Никто лучше этих людей не понимает журналистские наши заботы. Арендовать вертолет для всякой редакции – дело накладное. Однако много летаем. Летаем их доброй волей – сажают, как шоферы попутного грузовика, понимая, что имеют дело с таким же бродягой, как они сами. Расстаешься с ними всегда исполненный благодарностью. С некоторыми переписываешься, некоторые стали друзьями. Их облик в памяти у меня соединяется с лицом Виктора Ивановича Иценко. Я снял его на стоянке у рыбаков, когда едва ли не каждому из встречавших он доставал из кабины гостинец: «Тебе – письмо… ты просил батарейки… тебе – сигареты…».
А в полете, касаясь локтем друг друга, мы продолжали неспешную, с паузами, беседу по радио.
– Куда же завтра?
– О, работы тут, на Таймыре, навалом! Вот днями начнем вывозить школьников из оленьих становищ, потом геологов с точек… грузы – полярникам. Дикий олень пойдет через Пясину – мясо будем возить в Норильск и Дудинку. Зимой – рыба. Ну и вылеты чрезвычайные…
– Как же тут жили раньше без вертолета?
– А так и жили. Геологи, например, на оленях или лошадках тащились. К больному тоже олени везли. Иные скорости были у жизни… А знаете, как местные жители называют нашу машину?.. Вертолетка! – Виктор Иванович оборачивается, и я вижу вот эту его улыбку, улыбку, знакомую всей здешней тундре…
В Дудинку мы прилетели засветло, но все столовки были уже закрыты. Вертолетчики приготовились закусить всухомятку чуть присоленной рыбой. Я пригласил их поужинать на теплоход, стоявший на Енисее.
Капитан понял все с полуслова: «Как, вертолетчики без обеда?! Всё – на стол!»
Мы допивали чай, когда в порт с вертолетной площадки приехал посыльный.
– Геолог ногу сломал. Вылетать надо срочно, – сказал Виктор Иванович, прочитав записку.
И мы попрощались.
Через десять минут над Енисеем низко, курсом на север, прошел вертолет со знакомым бортовым номером.
– Успеют до ночи?
– Успеют. Полярный день долог, – сказал капитан.
• Фото автора. 21 апреля 1984 г.
Желание полететь
Окно в природуО малодоступном принято говорить: о, это журавли в небе!
Их даже в небе видел не каждый. И все-таки журавлей мы все представляем летящими. Впечатляющие размеры, порядок в полете, тревожные крики сделали журавлей легендарной песенной птицей. Они всегда куда-то летят…

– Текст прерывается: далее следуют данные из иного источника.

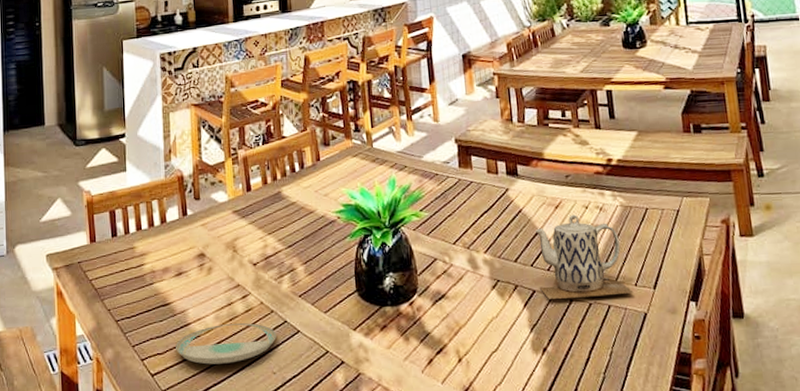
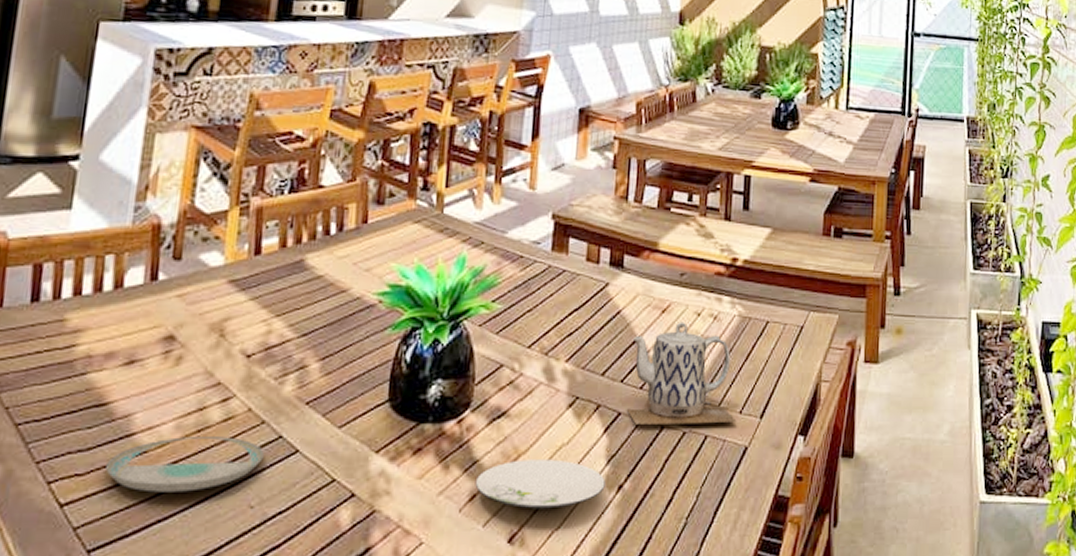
plate: none [430,329,532,369] -> present [475,459,606,509]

Журавлей на земле с повседневными их заботами видели очень немногие. Охотники рассказывали об удивительных журавлиных танцах, о драках молодых журавлей, о том, как родители учат летать молодых, как осенью птицы, прощаясь, облетают болотные крепи. Теперь мы знаем: все это правда, у легендарного летуна – земная, интересная жизнь.
Случалось, журавль попадал к человеку в неволю. Либо раненный, либо ослабший, находил он приют на деревенском птичьем дворе. И тогда выяснялось: романтическая птица и тут не теряет лицо. Она хорошо приручается, привязывается к хозяину. Спокойный, уравновешенный нрав, достоинство, уверенность в своих силах делают журавля на дворе стражем порядка и справедливости. Он не только способен постоять за себя, он уймет драчунов, защитит слабого. Даже у главарей-петухов авторитет его очень высокий.